- _PROBLEM TO SOLVE_
Work out how many lines below contain the word "down". Only the number is wanted.

- _DATASET CONTENT_
-----
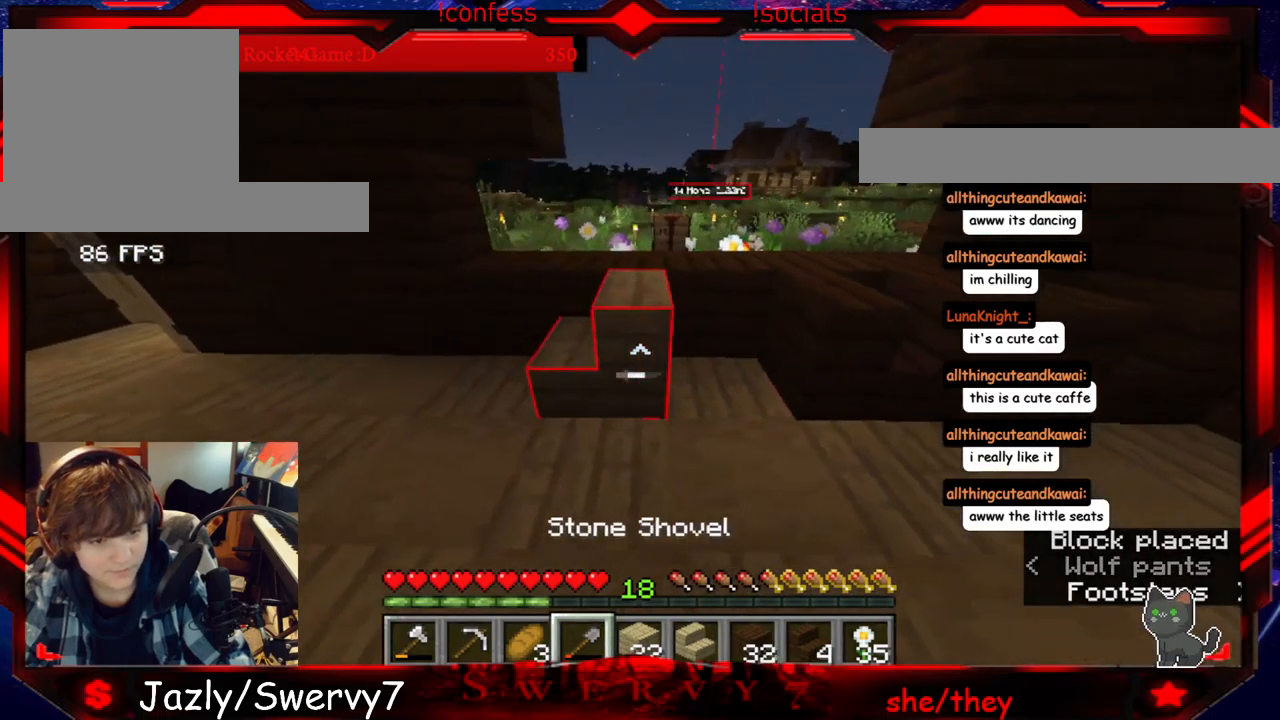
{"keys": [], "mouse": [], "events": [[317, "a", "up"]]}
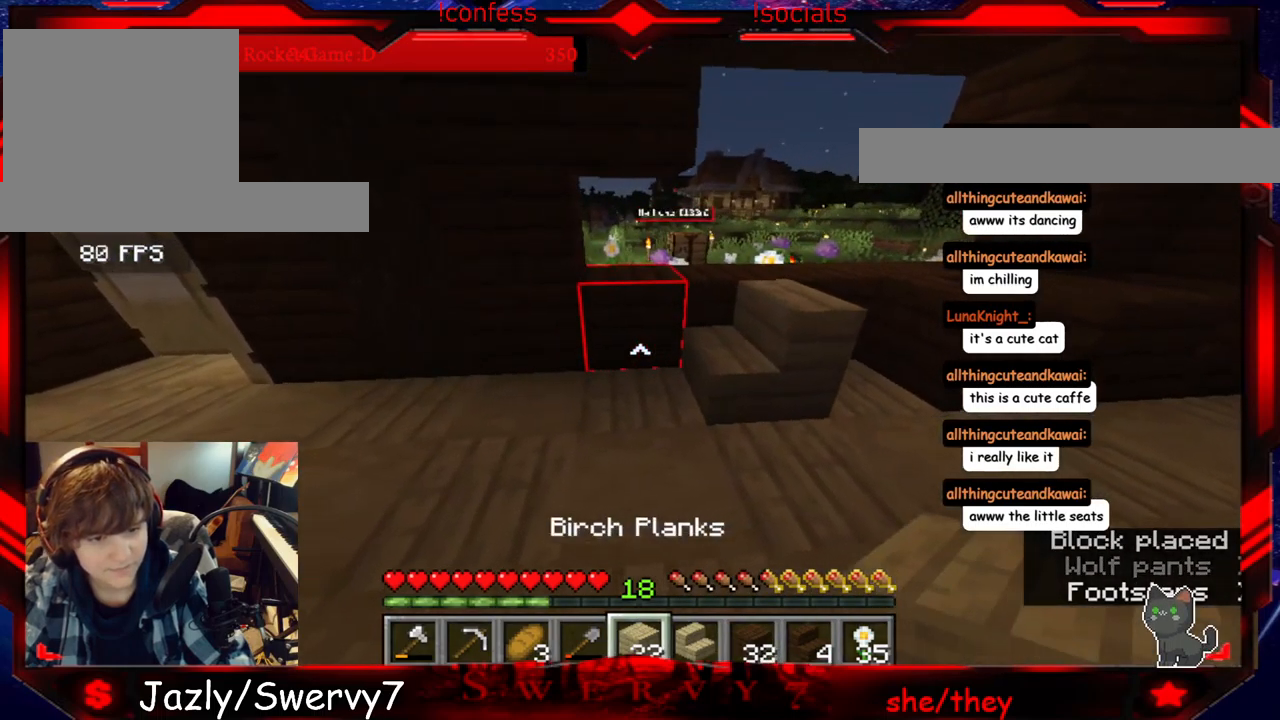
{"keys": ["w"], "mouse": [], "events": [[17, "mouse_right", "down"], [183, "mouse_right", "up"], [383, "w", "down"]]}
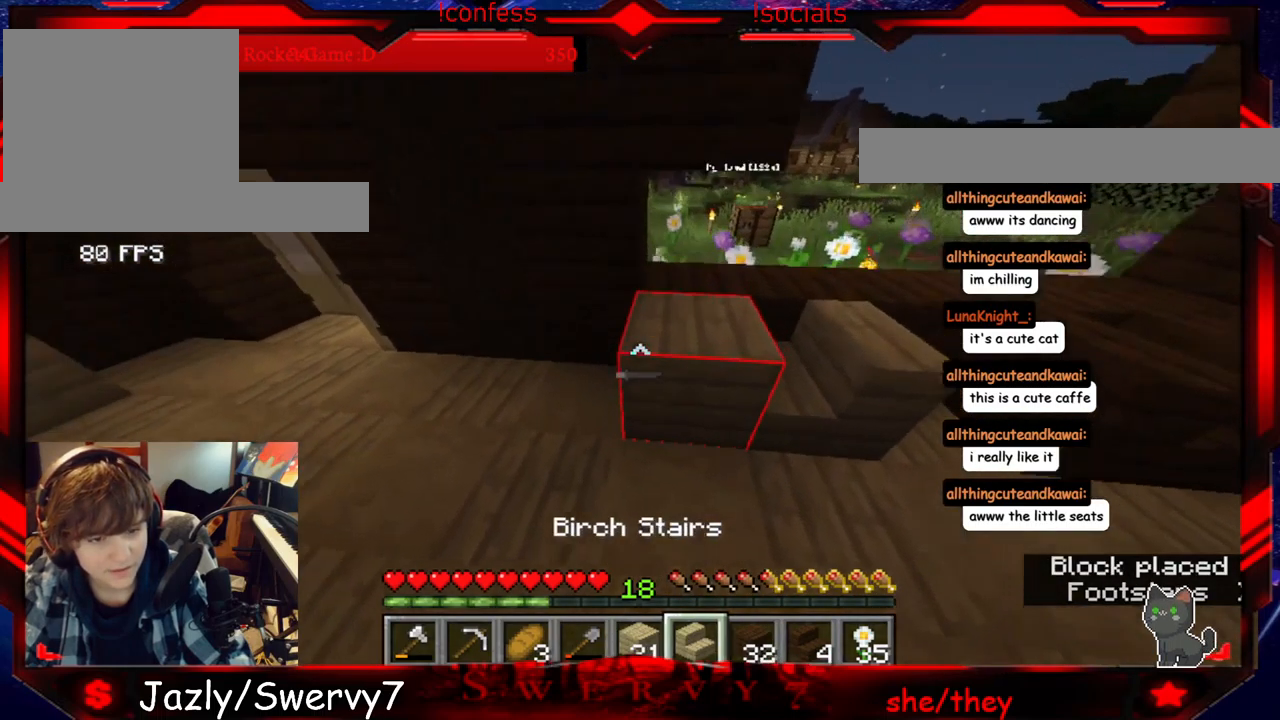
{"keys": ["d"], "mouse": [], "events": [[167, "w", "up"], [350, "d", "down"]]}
-----
- _RESULT FOR THIS TASK_
2